In fact, the first question that comes to my mind isn’t why Manning did this, but if he did. Perhaps it is plausible that he had access to the materials he describes. Perhaps he really did find a somewhat less than reputable pseudo-journalist via Twitter and offer him his confession—in a fit of remorse? or of braggadocio? Perhaps Adrian Lamo, the “journalist” in question, really didn’t offer him confidentiality and really did fear for the safety of American citizens when he went scurrying off to nark on Pvt. Manning. But it strikes me as equally plausible that Manning had nothing to do with the release of the video(s), that the cables were never released at all, and that the claims of responsibility are more a cry for help than either a baring of the soul or an assertion of existential heroism. Voluntary false confessions are a fact of judicial life, and while I’m not a psychologist, it strikes me that Manning’s mental and emotional profile would bear considerable resemblance to those of people who do falsely confess.
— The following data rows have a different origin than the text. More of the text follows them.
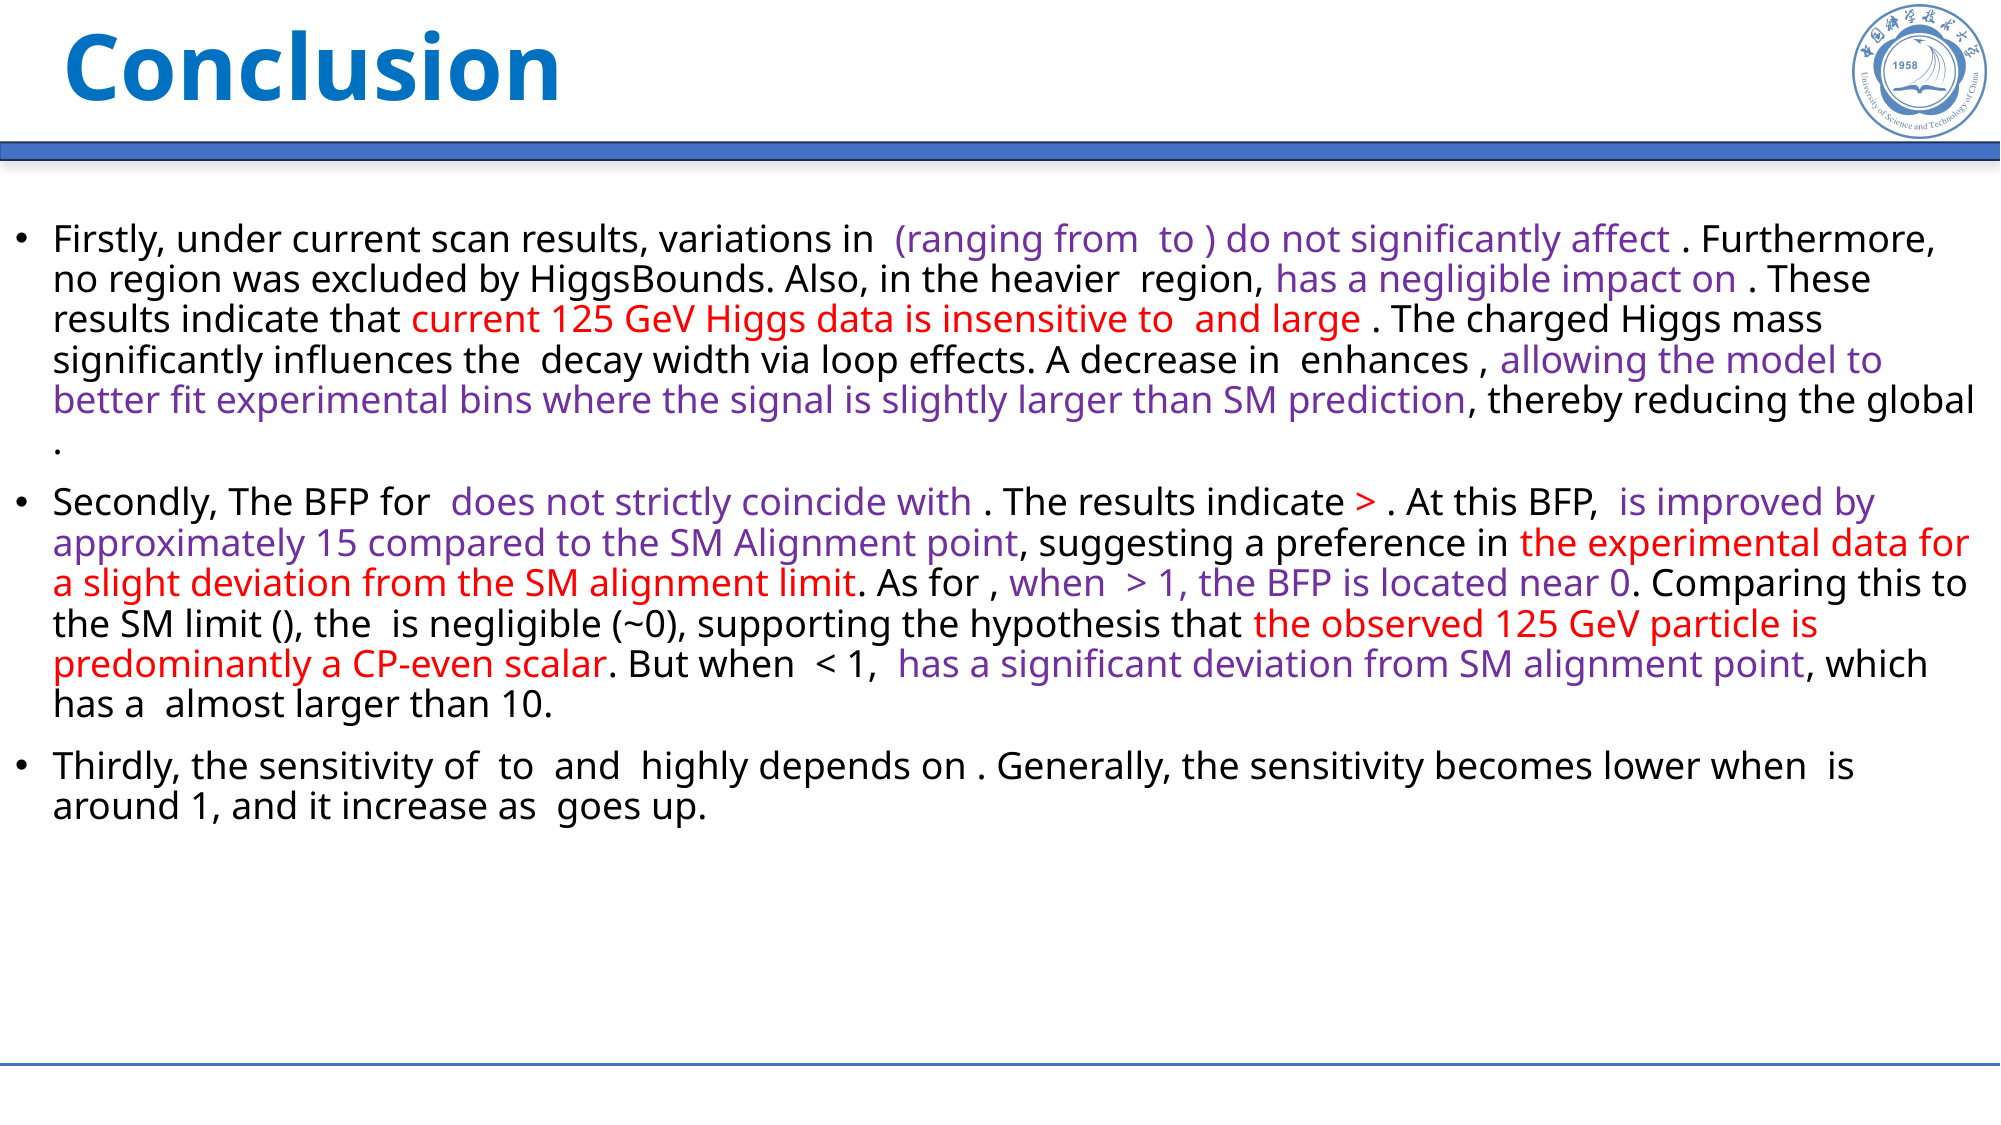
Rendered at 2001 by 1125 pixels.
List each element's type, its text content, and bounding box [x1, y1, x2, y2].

title Conclusion [0, 0, 1725, 143]
text_box [0, 142, 2000, 161]
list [1852, 4, 1987, 139]
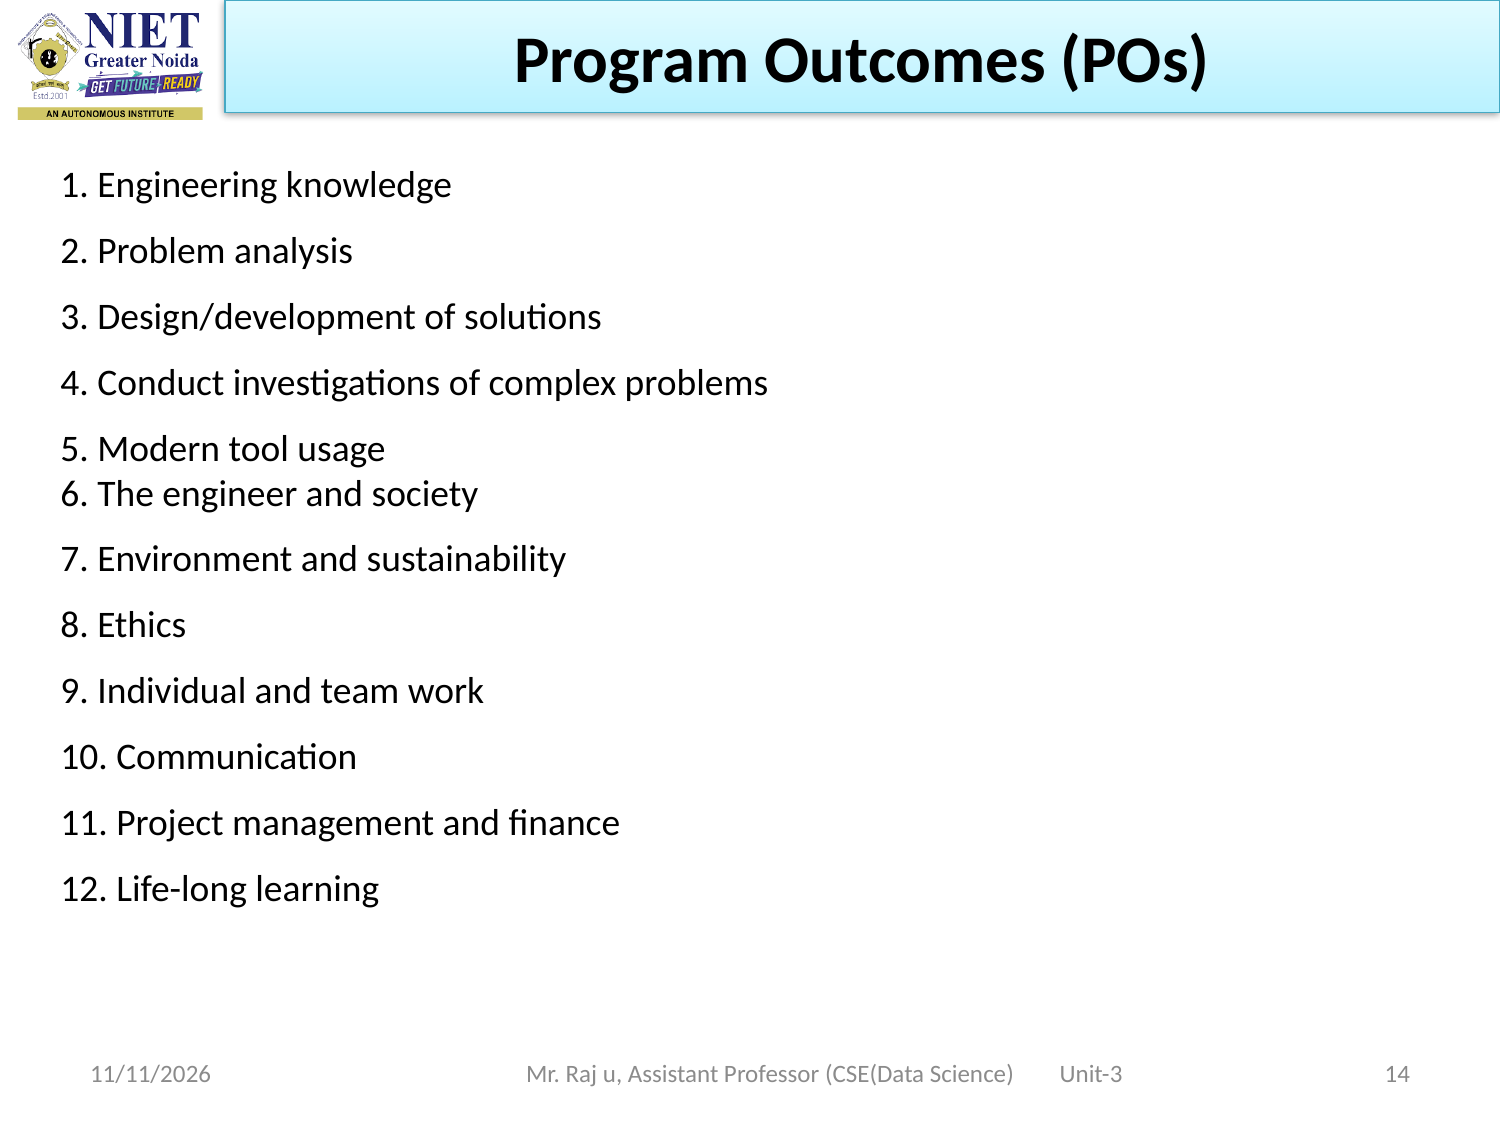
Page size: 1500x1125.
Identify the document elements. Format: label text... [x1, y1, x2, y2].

list 1. Engineering knowledge 2. Problem analysis 3. Design/development of solutions 4. Conduct investigations of complex problems 5. Modern tool usage 6. The engineer and society 7. Environment and sustainability 8. Ethics 9. Individual and team work 10. Communication 11. Project management and finance 12. Life-long learning [45, 152, 1466, 1022]
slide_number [75, 1042, 412, 1103]
slide_number 14 [1238, 1042, 1425, 1103]
text_box Program Outcomes (POs) [224, 0, 1500, 113]
picture [17, 13, 204, 120]
footer Mr. Raj u, Assistant Professor (CSE(Data Science) Unit-3 [412, 1042, 1238, 1103]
Given the Army’s secrecy, we’re unlikely to find out much more about this case. All of which means that we don’t know if Pvt. Manning in fact did what he claims to have done, and, if he did, what his motives were either in the commission or in the confession. With so many facts unresolved, our own prejudices and predilections will inevitably fill the void. Pvt. Manning will therefore likely be, in different people’s eyes, a hero, a traitor, a victim, or just a pitiable young man, possibly forever. Who knows? Maybe one of those descriptions might even be accurate.